» **Provided text**:
....................

Someone asked me a question that led to me wanting to put together a bibliography for the social dynamic at hand: white-coding as retaliation against anti-whiteness displaced into non-white communities. (That might take the prize for longest node name.)

That got me to realizing that I haven’t actually used Org-cite since setting it up in GnoponEmacs. In part, that’s because of anxiety about if I’m going to continue with GnoponEmacs over time: the allure of a bespoke text editor done in Fennel calls to me. “Is it that same song, that lured the young sailors? I think they’re one and the same.” (The Rainbow Connection).

But as I wanted to touch on On the process of making dirt, there’s good reasons to keep improving GnoponEmacs, even as I’m hoping to move past it.

Anyway: I just wanna babble back through how to use Org-cite, to do whatever I need to properly be able to generate the bibliography at the dynamic I mentioned. This’ll be useful too because I’ve been importing my letters to the Web, but I don’t want those to have the hyperlink saturation that the rest of my research tends to have. Instead, I want them to hold more true to the academic genre, with in-line citations and a bibliography at the end.

I think where I ended was that I never got to the step of writing the BibTex entry for a document in that document’s Org-roam node, and figuring out how to bring those all together into a single bibliography file…

So, that’s I think my next work - let me try it with Black Skin, White Masks…


Okay, so between trying that and now, I ended up spinning up a few functions I’ve added to GnoponEmacs. They’re clunky, but they result in me being able to generate my bibliography into a single file, and lets me write :canonical yes into a Org-mode source block that’s using BibTex formatting.

So now I can go and write BibTex entries for the various documents I want to put in the annotated bibliography for this social dynamic, and then I can generate the global bibliography and cite it.

I’d love to improve it so that the BibTex entry code blocks draw on the Org-roam node data to complete itself, rather than be hardcoded in… I might look at that after a short break, because then I can prevent duplicating effort down the line.

(Generally, I’m seeing that i want to encode stuff at the Org-roam node level if I can, at the Org-mode subtree if I can’t, and only if I can’t do that, coding it deeper.)

Unfortunately I think that brings me to a thing I’ve been procastinating, which is writing parsers for handling that stuff! I’ve kind of looked around the idea before, but now it seems clear that i’m going to want a way to have a property that points to the full node - link and anchor - and translate that into just the anchor text, or just the ID text, consistently.

....................

» **Task instructions**:
Quote the Org-cite notes word for word, starting at "So, that’s I" and ending at "using BibTex formatting.".

....................

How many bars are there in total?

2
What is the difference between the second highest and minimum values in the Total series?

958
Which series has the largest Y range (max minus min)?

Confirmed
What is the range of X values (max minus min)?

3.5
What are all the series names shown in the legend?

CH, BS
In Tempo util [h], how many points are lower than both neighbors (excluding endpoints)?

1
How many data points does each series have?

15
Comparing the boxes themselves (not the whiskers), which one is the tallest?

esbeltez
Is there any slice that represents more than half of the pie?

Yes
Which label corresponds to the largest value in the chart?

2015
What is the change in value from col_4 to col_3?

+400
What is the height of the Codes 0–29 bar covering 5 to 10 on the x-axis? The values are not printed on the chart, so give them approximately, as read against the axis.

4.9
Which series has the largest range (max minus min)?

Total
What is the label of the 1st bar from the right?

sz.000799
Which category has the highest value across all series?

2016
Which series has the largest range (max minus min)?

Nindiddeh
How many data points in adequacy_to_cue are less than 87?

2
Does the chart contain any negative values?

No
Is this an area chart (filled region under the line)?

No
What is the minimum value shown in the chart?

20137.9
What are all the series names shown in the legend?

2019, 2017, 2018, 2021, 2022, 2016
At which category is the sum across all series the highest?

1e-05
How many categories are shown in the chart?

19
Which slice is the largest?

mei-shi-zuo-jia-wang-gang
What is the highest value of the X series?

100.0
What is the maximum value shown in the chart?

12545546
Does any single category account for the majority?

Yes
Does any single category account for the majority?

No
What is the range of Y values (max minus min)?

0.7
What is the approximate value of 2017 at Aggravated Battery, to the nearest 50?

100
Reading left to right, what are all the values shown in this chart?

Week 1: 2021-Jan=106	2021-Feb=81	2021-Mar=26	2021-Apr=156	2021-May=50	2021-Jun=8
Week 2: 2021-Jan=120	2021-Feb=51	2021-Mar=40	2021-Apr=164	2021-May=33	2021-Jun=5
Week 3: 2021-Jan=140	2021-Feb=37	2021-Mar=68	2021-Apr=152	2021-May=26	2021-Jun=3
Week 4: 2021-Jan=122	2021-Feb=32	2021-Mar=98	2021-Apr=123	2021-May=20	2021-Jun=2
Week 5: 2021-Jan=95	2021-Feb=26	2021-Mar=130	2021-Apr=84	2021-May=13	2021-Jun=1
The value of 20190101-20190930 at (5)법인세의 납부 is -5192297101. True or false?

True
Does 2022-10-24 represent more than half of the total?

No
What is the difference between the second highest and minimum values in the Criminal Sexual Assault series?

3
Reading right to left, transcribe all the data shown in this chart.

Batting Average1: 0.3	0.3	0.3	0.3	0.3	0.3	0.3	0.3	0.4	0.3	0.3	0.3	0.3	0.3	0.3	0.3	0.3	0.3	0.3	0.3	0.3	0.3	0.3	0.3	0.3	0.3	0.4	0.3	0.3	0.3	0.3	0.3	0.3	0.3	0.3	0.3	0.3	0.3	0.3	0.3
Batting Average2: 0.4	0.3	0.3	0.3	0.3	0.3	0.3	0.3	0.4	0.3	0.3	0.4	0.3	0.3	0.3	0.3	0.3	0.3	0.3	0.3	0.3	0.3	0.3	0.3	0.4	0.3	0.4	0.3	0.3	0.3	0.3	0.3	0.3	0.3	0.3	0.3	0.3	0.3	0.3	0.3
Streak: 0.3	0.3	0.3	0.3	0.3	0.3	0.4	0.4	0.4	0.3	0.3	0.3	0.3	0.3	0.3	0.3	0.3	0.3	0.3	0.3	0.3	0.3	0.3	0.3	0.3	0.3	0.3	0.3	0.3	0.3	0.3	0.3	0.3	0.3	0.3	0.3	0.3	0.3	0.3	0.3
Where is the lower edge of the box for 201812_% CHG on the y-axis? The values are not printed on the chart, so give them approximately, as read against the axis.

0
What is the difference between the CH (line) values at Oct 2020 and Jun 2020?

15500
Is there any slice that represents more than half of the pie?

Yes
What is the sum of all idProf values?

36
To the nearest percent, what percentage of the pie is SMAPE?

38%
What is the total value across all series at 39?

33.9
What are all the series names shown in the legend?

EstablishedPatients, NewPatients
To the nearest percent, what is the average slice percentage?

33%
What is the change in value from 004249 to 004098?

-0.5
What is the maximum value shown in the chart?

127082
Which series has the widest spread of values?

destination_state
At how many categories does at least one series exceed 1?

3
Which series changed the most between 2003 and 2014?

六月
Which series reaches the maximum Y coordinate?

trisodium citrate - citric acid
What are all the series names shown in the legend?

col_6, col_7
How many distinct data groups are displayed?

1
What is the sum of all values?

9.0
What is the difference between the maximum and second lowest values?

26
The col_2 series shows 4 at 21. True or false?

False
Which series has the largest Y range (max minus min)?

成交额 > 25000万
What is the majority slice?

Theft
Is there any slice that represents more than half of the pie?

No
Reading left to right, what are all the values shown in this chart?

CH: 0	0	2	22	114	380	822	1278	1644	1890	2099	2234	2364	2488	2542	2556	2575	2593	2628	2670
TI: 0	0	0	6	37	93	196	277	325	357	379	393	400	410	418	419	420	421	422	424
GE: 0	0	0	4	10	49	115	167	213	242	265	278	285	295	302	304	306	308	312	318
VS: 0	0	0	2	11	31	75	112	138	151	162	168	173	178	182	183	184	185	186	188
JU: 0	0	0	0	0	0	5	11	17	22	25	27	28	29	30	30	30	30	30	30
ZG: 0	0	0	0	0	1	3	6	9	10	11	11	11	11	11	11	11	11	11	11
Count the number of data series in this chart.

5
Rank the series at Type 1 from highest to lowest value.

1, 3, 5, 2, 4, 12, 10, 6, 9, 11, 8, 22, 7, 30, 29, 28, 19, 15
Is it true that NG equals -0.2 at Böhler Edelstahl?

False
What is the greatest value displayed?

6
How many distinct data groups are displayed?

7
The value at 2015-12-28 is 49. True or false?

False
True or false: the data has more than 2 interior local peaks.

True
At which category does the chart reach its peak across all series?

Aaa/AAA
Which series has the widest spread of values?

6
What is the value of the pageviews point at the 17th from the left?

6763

....................

» **Completed exercise**:
So, that’s I think my next work - let me try it with Black Skin, White Masks…


Okay, so between trying that and now, I ended up spinning up a few functions I’ve added to GnoponEmacs. They’re clunky, but they result in me being able to generate my bibliography into a single file, and lets me write :canonical yes into a Org-mode source block that’s using BibTex formatting.